[Data provided — start]

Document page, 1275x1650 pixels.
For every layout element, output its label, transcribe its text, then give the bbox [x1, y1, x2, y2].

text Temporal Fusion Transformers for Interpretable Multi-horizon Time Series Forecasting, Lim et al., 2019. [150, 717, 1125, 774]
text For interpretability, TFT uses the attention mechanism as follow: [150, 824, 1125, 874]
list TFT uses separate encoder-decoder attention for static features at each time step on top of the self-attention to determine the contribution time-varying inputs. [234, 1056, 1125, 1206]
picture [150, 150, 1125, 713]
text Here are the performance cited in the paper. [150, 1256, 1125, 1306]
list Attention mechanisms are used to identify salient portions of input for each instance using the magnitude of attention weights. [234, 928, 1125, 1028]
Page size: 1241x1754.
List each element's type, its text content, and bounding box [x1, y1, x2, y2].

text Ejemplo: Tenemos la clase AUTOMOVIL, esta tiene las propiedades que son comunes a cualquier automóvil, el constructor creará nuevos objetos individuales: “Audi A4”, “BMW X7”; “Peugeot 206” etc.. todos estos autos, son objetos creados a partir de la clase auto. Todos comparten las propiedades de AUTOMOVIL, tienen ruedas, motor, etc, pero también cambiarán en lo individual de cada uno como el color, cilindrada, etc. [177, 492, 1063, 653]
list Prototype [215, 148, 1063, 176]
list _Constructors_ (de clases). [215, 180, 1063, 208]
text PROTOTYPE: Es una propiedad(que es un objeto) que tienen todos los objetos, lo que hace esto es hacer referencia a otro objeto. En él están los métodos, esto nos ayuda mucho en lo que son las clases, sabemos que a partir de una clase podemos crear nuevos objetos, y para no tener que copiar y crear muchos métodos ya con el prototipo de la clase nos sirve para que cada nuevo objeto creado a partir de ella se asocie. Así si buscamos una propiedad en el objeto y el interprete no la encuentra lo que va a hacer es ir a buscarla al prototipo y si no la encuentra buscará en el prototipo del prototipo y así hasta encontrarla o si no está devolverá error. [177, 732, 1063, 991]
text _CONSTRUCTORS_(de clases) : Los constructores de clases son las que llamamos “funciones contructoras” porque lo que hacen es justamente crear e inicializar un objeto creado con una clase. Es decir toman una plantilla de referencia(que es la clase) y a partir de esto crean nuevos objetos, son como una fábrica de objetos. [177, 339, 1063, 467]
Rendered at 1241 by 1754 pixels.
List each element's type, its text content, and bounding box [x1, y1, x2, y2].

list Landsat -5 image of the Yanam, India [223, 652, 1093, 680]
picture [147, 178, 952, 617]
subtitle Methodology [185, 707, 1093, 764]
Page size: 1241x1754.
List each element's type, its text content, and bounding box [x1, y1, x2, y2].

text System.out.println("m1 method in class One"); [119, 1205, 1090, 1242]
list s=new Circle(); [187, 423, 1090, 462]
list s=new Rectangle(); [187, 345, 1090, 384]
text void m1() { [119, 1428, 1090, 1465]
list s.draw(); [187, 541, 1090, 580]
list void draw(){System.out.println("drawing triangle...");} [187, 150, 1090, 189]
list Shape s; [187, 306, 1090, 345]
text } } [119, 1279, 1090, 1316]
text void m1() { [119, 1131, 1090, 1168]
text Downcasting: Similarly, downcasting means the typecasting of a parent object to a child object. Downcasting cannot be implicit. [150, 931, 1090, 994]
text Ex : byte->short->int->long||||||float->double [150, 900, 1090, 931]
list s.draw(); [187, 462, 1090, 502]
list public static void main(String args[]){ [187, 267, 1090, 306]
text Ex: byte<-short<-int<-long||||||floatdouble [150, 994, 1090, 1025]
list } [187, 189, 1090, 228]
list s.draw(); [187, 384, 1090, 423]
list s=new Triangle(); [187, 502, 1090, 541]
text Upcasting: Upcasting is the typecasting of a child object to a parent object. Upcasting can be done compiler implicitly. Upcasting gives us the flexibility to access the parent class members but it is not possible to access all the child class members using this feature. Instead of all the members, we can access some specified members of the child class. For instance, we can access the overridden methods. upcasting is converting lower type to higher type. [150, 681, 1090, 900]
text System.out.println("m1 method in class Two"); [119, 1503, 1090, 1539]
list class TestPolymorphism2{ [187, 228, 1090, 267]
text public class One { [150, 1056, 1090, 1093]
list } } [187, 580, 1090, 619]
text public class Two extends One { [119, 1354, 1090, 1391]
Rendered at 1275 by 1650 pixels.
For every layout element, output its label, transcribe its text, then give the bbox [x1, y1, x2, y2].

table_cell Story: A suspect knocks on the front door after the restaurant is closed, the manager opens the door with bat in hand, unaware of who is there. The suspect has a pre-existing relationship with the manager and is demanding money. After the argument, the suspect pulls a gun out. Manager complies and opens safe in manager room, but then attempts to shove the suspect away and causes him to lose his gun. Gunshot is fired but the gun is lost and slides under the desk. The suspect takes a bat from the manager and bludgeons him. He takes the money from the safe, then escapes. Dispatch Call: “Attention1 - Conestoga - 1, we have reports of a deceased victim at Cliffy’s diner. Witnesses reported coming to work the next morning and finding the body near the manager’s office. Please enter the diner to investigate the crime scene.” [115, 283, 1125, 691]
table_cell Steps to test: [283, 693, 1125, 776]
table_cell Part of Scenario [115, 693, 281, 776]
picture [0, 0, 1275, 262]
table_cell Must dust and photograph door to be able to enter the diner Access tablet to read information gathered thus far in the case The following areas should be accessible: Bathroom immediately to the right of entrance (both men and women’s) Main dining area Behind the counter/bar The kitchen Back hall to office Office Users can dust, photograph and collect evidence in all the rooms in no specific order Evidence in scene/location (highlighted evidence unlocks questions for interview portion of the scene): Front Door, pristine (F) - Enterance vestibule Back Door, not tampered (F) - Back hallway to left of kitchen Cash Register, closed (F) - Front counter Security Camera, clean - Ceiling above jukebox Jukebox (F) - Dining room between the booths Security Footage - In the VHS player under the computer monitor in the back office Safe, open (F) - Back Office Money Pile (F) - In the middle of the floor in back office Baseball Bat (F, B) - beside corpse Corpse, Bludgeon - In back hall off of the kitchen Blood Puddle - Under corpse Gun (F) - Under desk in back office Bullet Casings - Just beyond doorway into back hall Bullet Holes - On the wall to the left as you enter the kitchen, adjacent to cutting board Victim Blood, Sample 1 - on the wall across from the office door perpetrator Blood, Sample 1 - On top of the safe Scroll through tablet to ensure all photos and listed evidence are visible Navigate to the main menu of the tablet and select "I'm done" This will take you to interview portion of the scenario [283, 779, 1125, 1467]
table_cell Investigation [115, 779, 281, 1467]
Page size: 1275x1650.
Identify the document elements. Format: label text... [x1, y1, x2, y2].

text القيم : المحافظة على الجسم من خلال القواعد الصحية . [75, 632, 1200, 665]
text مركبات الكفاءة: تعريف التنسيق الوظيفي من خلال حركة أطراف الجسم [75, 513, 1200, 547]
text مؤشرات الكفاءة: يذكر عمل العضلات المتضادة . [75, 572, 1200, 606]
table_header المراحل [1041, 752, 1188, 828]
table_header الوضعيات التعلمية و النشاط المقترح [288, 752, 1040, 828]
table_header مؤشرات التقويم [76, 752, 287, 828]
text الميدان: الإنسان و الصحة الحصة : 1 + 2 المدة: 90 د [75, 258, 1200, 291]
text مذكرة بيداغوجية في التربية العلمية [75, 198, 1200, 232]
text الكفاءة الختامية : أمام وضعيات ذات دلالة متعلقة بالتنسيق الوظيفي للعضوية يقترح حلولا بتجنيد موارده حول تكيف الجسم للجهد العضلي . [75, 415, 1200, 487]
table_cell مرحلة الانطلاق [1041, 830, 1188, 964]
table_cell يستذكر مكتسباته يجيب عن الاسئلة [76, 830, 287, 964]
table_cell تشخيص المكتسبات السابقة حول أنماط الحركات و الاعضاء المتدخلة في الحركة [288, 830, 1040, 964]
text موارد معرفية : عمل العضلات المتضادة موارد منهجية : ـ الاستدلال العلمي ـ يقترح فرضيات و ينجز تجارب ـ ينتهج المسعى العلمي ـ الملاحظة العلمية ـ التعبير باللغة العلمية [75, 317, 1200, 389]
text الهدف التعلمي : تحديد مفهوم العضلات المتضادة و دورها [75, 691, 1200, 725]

[Data provided — finish]

Exactly the lines from the line holding "Page size: 1275x1650." through the close of the listing above make up the answer; include nothing else.

Page size: 1275x1650.
Identify the document elements. Format: label text... [x1, y1, x2, y2].

text القيم : المحافظة على الجسم من خلال القواعد الصحية . [75, 632, 1200, 665]
text مركبات الكفاءة: تعريف التنسيق الوظيفي من خلال حركة أطراف الجسم [75, 513, 1200, 547]
text مؤشرات الكفاءة: يذكر عمل العضلات المتضادة . [75, 572, 1200, 606]
table_header المراحل [1041, 752, 1188, 828]
table_header الوضعيات التعلمية و النشاط المقترح [288, 752, 1040, 828]
table_header مؤشرات التقويم [76, 752, 287, 828]
text الميدان: الإنسان و الصحة الحصة : 1 + 2 المدة: 90 د [75, 258, 1200, 291]
text مذكرة بيداغوجية في التربية العلمية [75, 198, 1200, 232]
text الكفاءة الختامية : أمام وضعيات ذات دلالة متعلقة بالتنسيق الوظيفي للعضوية يقترح حلولا بتجنيد موارده حول تكيف الجسم للجهد العضلي . [75, 415, 1200, 487]
table_cell مرحلة الانطلاق [1041, 830, 1188, 964]
table_cell يستذكر مكتسباته يجيب عن الاسئلة [76, 830, 287, 964]
table_cell تشخيص المكتسبات السابقة حول أنماط الحركات و الاعضاء المتدخلة في الحركة [288, 830, 1040, 964]
text موارد معرفية : عمل العضلات المتضادة موارد منهجية : ـ الاستدلال العلمي ـ يقترح فرضيات و ينجز تجارب ـ ينتهج المسعى العلمي ـ الملاحظة العلمية ـ التعبير باللغة العلمية [75, 317, 1200, 389]
text الهدف التعلمي : تحديد مفهوم العضلات المتضادة و دورها [75, 691, 1200, 725]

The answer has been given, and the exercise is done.